Ankete, İstanbul’un 15 semtinden 1.500 kişi katıldı. Araştırma, okul çağındaki çocukların yüzde 42,3’ünün hafta içi günlük 3 saatten fazla vaktini teknoloji başında geçirdiğini ortaya koyuyor. Bilgisayar kullanan bu çocukların yüzde 64,2’sinin amacı bilgisayar oyunları. Yüzde 53’ü sosyal medya sitelerinde vakit geçirirken, yüzde 27,7’si dizileri takip etme amacıyla bilgisayar kullanıyor.
Yüzde 46,9 gibi bir grup araştırma yapmak, yüzde 32,9’u da ev ödevi hazırlamak için bilgisayar başına oturduğunu dile getiriyor. Erkek çocuklar, kız çocuklara oranla bilgisayar başında daha fazla vakit geçiriyor. Ergenlik döneminde, oyun ve sosyal paylaşım sitelerinde geçirilen süre daha da artıyor. 7 saatten fazla teknoloji başında vakit geçiren çocukların yüzde 71,7’si sosyal ağları, yüzde 42,4’ü dizileri takip ediyor. 8 yaş ve altındaki çocukların yüzde 11,5’i ise günde ortalama 3-4 saatini bilgisayar başında geçiriyor.
BİLGİSAYAR BAĞIMLILIĞI ÇOK TEHLİKELİ BOYUTLARA
YÜKSELDİ
Aileler de çocuklarının yemeklerini bilgisayar, tablet, cep telefonu gibi cihazların başından kalkmadan acele ile yediklerini ifade ediyor. Uykuda geçirmeleri gereken zamanı internet başında geçiren çocuk sayısı da azımsanmayacak ölçüde.
Arkadaş ortamlarında bile bilgisayar-cep telefonu oyunları oynayan bilgisayar bağımlısı bu çocuklar, arkadaşlarını da internetten seçiyor. Toplumun karşılaşacağı tehlikeli bir bağımlılığın boyutlarını göstermek için bu çalışmayı yaptığını aktaran Prof.
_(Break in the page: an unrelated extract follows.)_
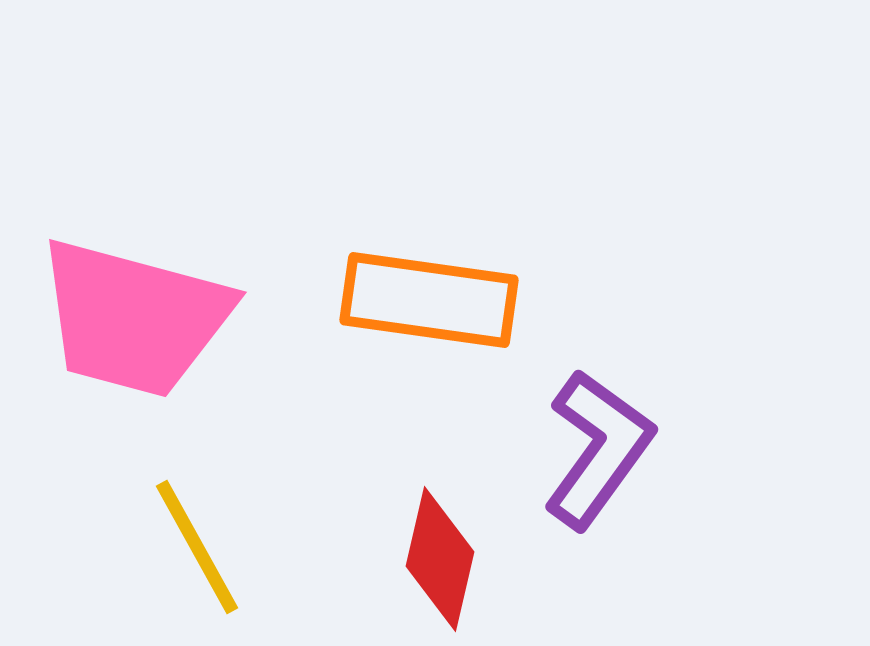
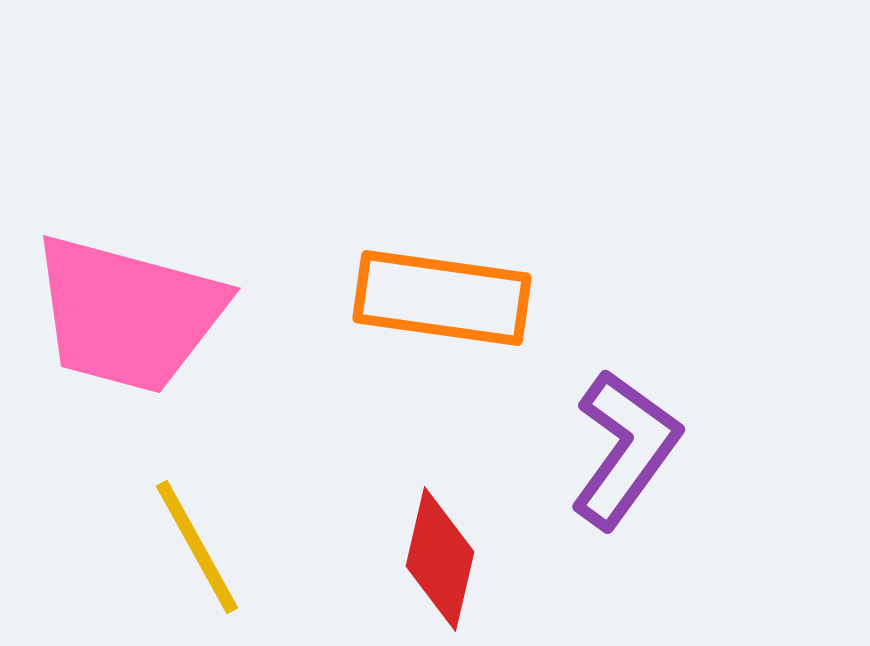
orange rectangle: moved 13 px right, 2 px up
pink trapezoid: moved 6 px left, 4 px up
purple L-shape: moved 27 px right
Kural, “Bilgisayar bağımlılığı çok tehlikeli boyutlara yükseldi. Bu durum beraberinde kötü alışkanlıkları getiriyor. İnternette madde bağımlısı genç çok. Madde bağımlılarıyla tanışan çocuklar kötü alışkanlıkların pençesine düşebiliyor. Aileler çok dikkatli olmalı. Okul yönetimleri, velilere bu konuda eğitimler düzenlemeli.” diye konuşuyor.
‘ÇOCUKLARA, BİLGİSAYAR DIŞINDA OYUN FIRSATLARI SUNULMALI’
Çocukların bilgisayar başında geçirdiği zamanın sınırlı olması gerektiğini belirten Uzman Pedagog Sevil Yavuz, “Aileler çocuklarına arkadaşlarıyla zaman geçirebileceği fırsatlar oluşturmalı. Çocukların dışarıda özgürce oyun oynamaya ihtiyacı var.” diyor. Uzman pedagog şu önerilerde bulunuyor: “Aile ödevleri için izin vermeli. Ancak ödev dışında eğitici bir oyun oynamak istese bile süre kısıtlı olmalı.
Çocukla birlikte karar alınmalı. Bir günlük plan yapılmalı ve bu planda bilgisayar oyununa ayrılacak zaman tayin edilmeli. Bazı çocukların psikolojik problemleri olduğu için çok fazla bilgisayar oyunu oynayabiliyor. Bu çocuklar mutlaka uzman bir pedagoga götürülmeli.” İnterneti yasaklamanın çare olmadığını söyleyen Pedagog Ali Çankırılı ise çocuğun internete niçin yöneldiğinin tespit edilmesi gerektiğini belirtiyor.
Genellikle gerçek hayatta arkadaşı olmayan, içe kapanık, özgüveni zayıf, psikolojisi bozuk, zararlı alışkanlıkları ve karamsar düşünceleri olan, ailesiyle sorun yaşayan çocukların internette arkadaş aradığına dikkat çeken Çankırılı, “Oyun siteleri oyunlarını sanal puan ve ödüller kazandıracak şekilde kurguluyor. Çocuk, eline maddi anlamda bir ödül geçmese de ‘şu kadar puan kazandım, şu kadar oyuncuyu geride bıraktım’ şeklinde heyecan ve övünç yaşıyor. Bunun devamında çocuklar internet üzerinden arkadaşlıklar kurmaya başlıyor.” diyor.